Don't live in the kingdom of nouns

Specifically, I want to allocate memory on device for floats in class constructor and then deallocate it in destructor.

I'm not sure you really want to do that. You seem to be taking a more Java-esque approach, in which everything you do is noun-centric, ie classes are used for everything: You don't solve equations, you have an "equation solver". You don't "do X", you have an "XDoer" class etc. Why not just have a (templated) function which solves an ODE system, returning the solution? Are you using your "solver" in any other way?

(this point is inspired by Steve Yegge's blog post, Execution in the Kingdom of Nouns .)

Try to avoid allocating and de-allocating yourself

In well-written modern C++, we try to avoid direct, manual allocation of memory (that's a link to the C++ Core Programming Guidelines by the way). Now, it's true that you free your memory with the destructor, so it's not all that bad, but I'd really consider using std::unique_ptr on the host and something equivalent on the device (like cuda::memory::unique_ptr from my Modern-C++ CUDA API wrapper cuda-api-wrappers library); or a GPU-oriented container class like thrust 's device vector.

Check for errors

You really must check for errors after you call CUDA API functions. And this is doubly necessary after you launch a kernel. When you call a C++ standard library code, it throws an exception on error; CUDA's runtime API is C-like, and doesn't know about exceptions. It will just fail and set some error variable you need to check.

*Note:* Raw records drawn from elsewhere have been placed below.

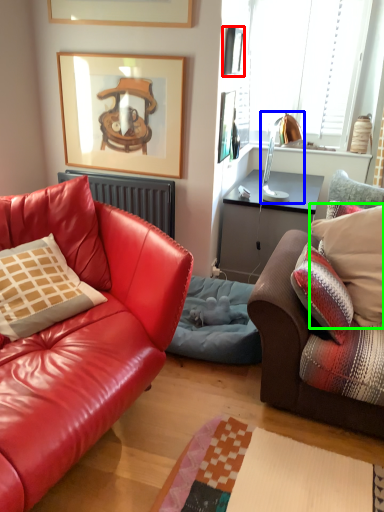
Question: Which object is positioned farthest from picture frame (highlighted by a red box)? Select from lamp (highlighted by a blue box) and pillow (highlighted by a green box).

Choices:
 (A) lamp
 (B) pillow

Answer: (B)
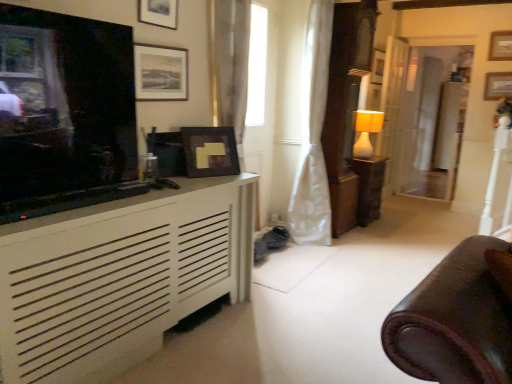
Question: Is wooden picture frame at upper right, which is the third picture frame in back-to-front order, inside the boundaries of matte black picture frame at upper center, the 6th picture frame when ordered from right to left, or outside?

Choices:
 (A) inside
 (B) outside

Answer: (B)

Question: Considering the positions of wooden picture frame at upper right, the sixth picture frame viewed from the left, and matte black picture frame at upper center, arranged as the fifth picture frame when viewed from the back, in the image, is wooden picture frame at upper right, the sixth picture frame viewed from the left, bigger or smaller than matte black picture frame at upper center, arranged as the fifth picture frame when viewed from the back,?

Choices:
 (A) big
 (B) small

Answer: (A)

Question: Which is farther from the matte black picture frame at upper center, the 2th picture frame in the front-to-back sequence?

Choices:
 (A) white satin curtain at center
 (B) matte black television at left
 (C) matte brown wooden table at center-right
 (D) wooden picture frame at upper center, marked as the third picture frame in a right-to-left arrangement
 (E) wooden picture frame at upper right, the fifth picture frame viewed from the front

Answer: (E)

Question: Which object is positioned closest to the wooden picture frame at upper center, which is counted as the fourth picture frame, starting from the left?

Choices:
 (A) white wood door at center right
 (B) white satin curtain at center
 (C) matte black television at left
 (D) matte black picture frame at upper center, which is counted as the third picture frame, starting from the left
 (E) matte brown wooden table at center-right

Answer: (A)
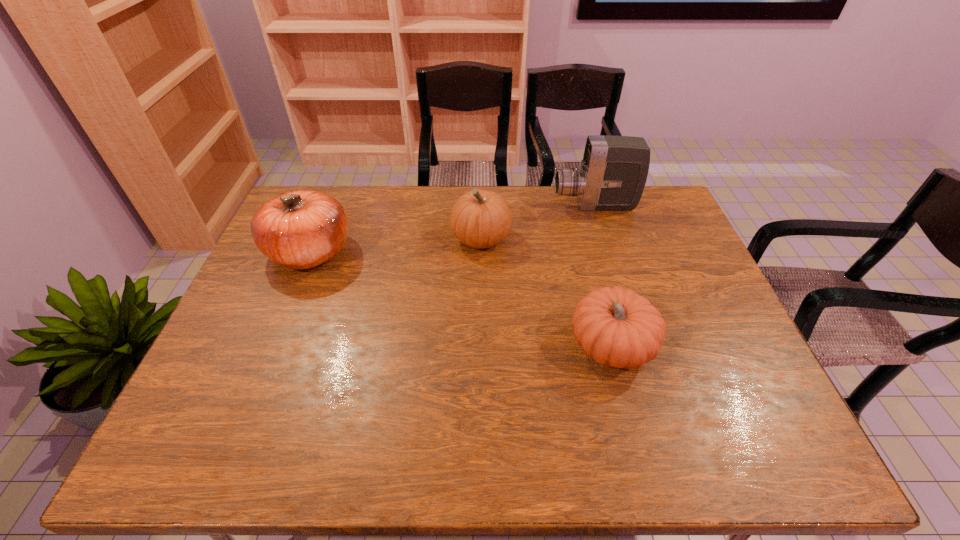
Locate an element on the screen. the tallest object is located at coordinates click(x=613, y=173).

This screenshot has height=540, width=960. What are the coordinates of `the farthest object` in the screenshot? It's located at (613, 173).

Identify the location of the second pumpkin from right to left. This screenshot has width=960, height=540. (479, 219).

You are a GUI agent. You are given a task and a screenshot of the screen. Output one action in this format:
    pyautogui.click(x=<x>, y=<y>)
    Task: Click on the leftmost object
    This screenshot has width=960, height=540.
    Given the screenshot: What is the action you would take?
    pyautogui.click(x=301, y=229)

So, either you write error checks, like in the vectorAdd() sample I linked to above, or you get some library to exhibit more standard-library-like behavior. cuda-api-wrappers and thrust will both do that - on different levels of abstraction; and so will other libraries/frameworks.

Answer 2

You need an array on the host side and one on the device side.

Initialize the host array, then copy it to the device array with cudaMemcpy . The destruction has to be done on the host side again.

An alternative would be to initialize the array from the device, you would need to put __device__ in front of your constructor, then just use malloc .

Answer 3

You can not dereference pointer to device memory in host code:

__host__ ode(int n)
{
    cudaMalloc((void**)&nn,sizeof(int));
    *nn=n; // !!! ERROR
    cudaMalloc((void**)&eps,sizeof(float));
    size_t size=sizeof(float)*n;
    cudaMalloc((void**)&d,size);
}

You will have to copy the values with cudaMemcpy. (Or use the parameters of a __global__ function.)